### TEXT BLOCK
# # # # # # #

* [PATCH] CXL: Fix PSL error due to duplicate segment table entries
@ 2014-10-27 4:24 Ian Munsie
2014-10-27 6:41 ` Michael Ellerman
2014-10-27 14:38 ` [PATCH] " Aneesh Kumar K.V
0 siblings, 2 replies; 5+ messages in thread
From: Ian Munsie @ 2014-10-27 4:24 UTC (permalink / raw)
To: mpe
Cc: cbe-oss-dev, mikey, arnd, Aneesh Kumar K.V, greg, linux-kernel,
linuxppc-dev, anton, imunsie, jk
From: Ian Munsie <imunsie@au1.ibm.com>
In certain circumstances the PSL can send an interrupt for a segment
miss that the kernel has already handled. This can happen if multiple
translations for the same segment are queued in the PSL before the
kernel has restarted the first translation.
The CXL driver did not expect this situation and did not check if a
segment had already been handled. This could cause a duplicate segment
table entry which in turn caused a PSL error taking down the card.
This patch fixes the issue by checking for existing entries in the
segment table that match the segment it is trying to insert to avoid
inserting duplicate entries.
Some of the code has been refactored to simplify it - the segment table
hash has been moved from cxl_load_segment to find_free_sste where it is
used and we have disabled the secondary hash in the segment table to
reduce the number of entries that need to be tested from 16 to 8. Due to
the large segment sizes we use it is extremely unlikely that the
secondary hash would ever have been used in practice, so this should not
have any negative impacts and may even improve performance.
copro_calculate_slb will now mask the ESID by the correct mask for 1T vs
256M segments. This has no effect by itself as the extra bits were
ignored, but it makes debugging the segment table entries easier and
means that we can directly compare the ESID values for duplicates
without needing to worry about masking in the comparison.
Signed-off-by: Ian Munsie <imunsie@au1.ibm.com>
---
arch/powerpc/mm/copro_fault.c | 3 +-
drivers/misc/cxl/fault.c | 73 ++++++++++++++++++++++---------------------
drivers/misc/cxl/native.c | 4 +--
3 files changed, 41 insertions(+), 39 deletions(-)
diff --git a/arch/powerpc/mm/copro_fault.c b/arch/powerpc/mm/copro_fault.c
index 0f9939e..5a236f0 100644
--- a/arch/powerpc/mm/copro_fault.c
+++ b/arch/powerpc/mm/copro_fault.c
@@ -99,8 +99,6 @@ int copro_calculate_slb(struct mm_struct *mm, u64 ea, struct copro_slb *slb)

# # # # # # #

### DATA
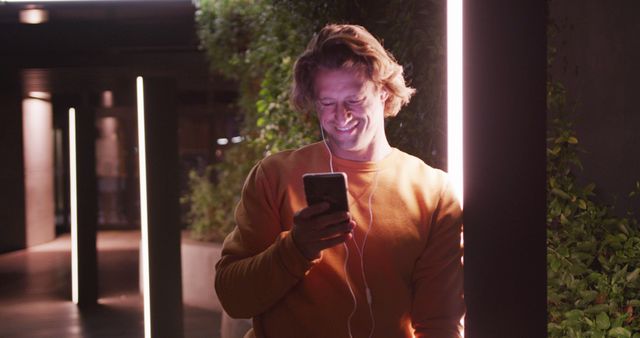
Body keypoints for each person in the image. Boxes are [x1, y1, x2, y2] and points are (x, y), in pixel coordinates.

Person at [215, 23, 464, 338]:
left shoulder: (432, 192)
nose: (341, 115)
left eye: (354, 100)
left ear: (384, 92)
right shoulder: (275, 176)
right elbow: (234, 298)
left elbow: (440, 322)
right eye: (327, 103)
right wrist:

# # # # # # #

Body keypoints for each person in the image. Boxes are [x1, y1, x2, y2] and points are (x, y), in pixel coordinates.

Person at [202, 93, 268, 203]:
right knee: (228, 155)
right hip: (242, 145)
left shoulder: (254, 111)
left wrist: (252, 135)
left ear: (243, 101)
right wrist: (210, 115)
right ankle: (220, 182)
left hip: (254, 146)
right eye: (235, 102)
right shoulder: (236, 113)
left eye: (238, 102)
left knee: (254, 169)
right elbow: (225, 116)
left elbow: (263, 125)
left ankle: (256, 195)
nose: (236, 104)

# # # # # # #

### ABOUT THIS TASK
Answer these questions about the CXL patch text:
1. According to the patch text, what did a duplicate segment table entry cause?
2. After the secondary hash was disabled, how many segment table entries need to be tested instead of 16?
3. How many files does the patch change, and with how many insertions and deletions?

### SOLUTION FOR THIS EXERCISE
1. A PSL error that took down the card.
2. 8.
3. 3 files, with 41 insertions and 39 deletions.